Es war einer der seltenen gemeinsamen Auftritte von Wiener rot-grünen Spitzenpolitikern: Sozialstadtrat Peter Hacker (SPÖ) und die neue Grünen-Chefin Birgit Hebein haben am Donnerstag zur Pressekonferenz geladen. Eigene Pläne für die Stadt wurden nicht vorgestellt, dafür gab es massive Kritik am türkis-blauen Mindestsicherungmodell. Die Bundeshauptstadt werde den vorliegenden Regierungsentwurf - falls er in dieser Form kommt - nicht umsetzen. Der Entwurf sei „ein echter Wahnwitz“, sagte Hacker.
Angekündigt wurde ein Rechtsbruch, sollte das Modell nicht überarbeitet werden. Hacker formuliert es so: „Der Entwurf zum Sozialhilfe-Grundsatzgesetz der Bundesregierung ist unvollständig und teilweise unverständlich, es ist keine echte Reform oder Weiterentwicklung erkennbar. Ohne umfassende Reparaturen kann und wird die Wiener Stadtregierung dieses Gesetz nicht in dieser Form umsetzen.“
„17 potenzielle Verfassungswidrigkeiten“
Die Begutachtung durch die Experten der Stadt habe insgesamt „17 potenzielle Verfassungswidrigkeiten bzw. Widersprüche zu europarechtlichen Bestimmungen“ ergeben. Allerdings wird man vorerst nicht vor Gericht ziehen, sondern setzt zunächst auf Verhandlungen mit der Bundesregierung. Auch Hebein, eine Mindestsicherungs-Enthusiastin der ersten Stunde, übt (wenig überraschend) Kritik: „Der vorliegende schwarz-blaue Entwurf ist menschlich Müll. Das wird es in Wien nicht geben.“
Was Rot-Grün stört:
Bundesregierung lobt „faire“ Reform der Mindestsicherung
Ende November lobten Bundeskanzler Sebastian Kurz (ÖVP) und Vizekanzler Heinz-Christian Strache (FPÖ) das Modell als fair und gerecht und strichen insbesondere Arbeitsanreize für Bezieher hervor. Österreich habe bereits mehr Mindestsicherungsbezieher als das Burgenland Einwohner und jeder zweite sei Ausländer. „Wir haben eine massive Zuwanderung in das System der Mindestsicherung“, betonte Kurz.

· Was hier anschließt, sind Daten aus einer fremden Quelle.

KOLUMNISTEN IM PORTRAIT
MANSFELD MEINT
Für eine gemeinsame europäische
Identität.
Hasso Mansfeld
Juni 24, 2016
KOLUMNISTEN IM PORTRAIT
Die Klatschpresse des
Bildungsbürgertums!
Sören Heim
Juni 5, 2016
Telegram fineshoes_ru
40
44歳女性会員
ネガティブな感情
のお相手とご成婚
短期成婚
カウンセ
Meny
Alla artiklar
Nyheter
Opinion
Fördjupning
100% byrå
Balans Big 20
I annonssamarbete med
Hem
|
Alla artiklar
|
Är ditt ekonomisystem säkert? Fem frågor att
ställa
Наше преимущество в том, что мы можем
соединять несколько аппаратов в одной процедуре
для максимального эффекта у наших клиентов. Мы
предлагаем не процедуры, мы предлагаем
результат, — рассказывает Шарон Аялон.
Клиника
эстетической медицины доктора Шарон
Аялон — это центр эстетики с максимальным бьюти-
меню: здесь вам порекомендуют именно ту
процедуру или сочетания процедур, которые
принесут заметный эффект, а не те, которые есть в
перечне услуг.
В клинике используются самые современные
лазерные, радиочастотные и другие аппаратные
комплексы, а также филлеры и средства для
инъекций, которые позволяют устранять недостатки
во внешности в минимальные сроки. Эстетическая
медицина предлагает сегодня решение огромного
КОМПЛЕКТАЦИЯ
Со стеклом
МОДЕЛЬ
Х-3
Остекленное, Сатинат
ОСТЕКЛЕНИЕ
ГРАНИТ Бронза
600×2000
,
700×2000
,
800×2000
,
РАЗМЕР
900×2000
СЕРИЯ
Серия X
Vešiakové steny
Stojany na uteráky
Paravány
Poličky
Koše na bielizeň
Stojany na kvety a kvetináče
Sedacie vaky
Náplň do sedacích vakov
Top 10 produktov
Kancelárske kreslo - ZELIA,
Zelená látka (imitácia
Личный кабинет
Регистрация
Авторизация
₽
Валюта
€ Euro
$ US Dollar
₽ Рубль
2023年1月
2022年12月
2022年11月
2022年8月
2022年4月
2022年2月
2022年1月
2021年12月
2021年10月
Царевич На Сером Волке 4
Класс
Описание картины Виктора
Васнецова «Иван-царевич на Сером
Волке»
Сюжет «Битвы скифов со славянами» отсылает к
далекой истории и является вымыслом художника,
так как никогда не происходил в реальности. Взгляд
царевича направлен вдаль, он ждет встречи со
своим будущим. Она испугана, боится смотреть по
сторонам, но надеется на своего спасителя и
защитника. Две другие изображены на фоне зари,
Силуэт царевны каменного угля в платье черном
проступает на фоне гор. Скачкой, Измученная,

Daher schlage man nun ein „gerechteres System“ mit Arbeitsanreizen vor. Auch der „Fleckerlteppich“ der unterschiedlichen Länderregelungen werde damit beendet.
Für Einzelpersonen sieht die Mindestsicherung Neu einen Höchstbetrag von 863 Euro vor, bei Paaren maximal 1208 Euro. Bezieher mit schlechten Deutschkenntnissen sollen ein Drittel weniger bekommen. In besonders teuren Städten sind zusätzliche Sachleistungen möglich, die aber mit 30 Prozent der Mindestsicherung gedeckelt werden.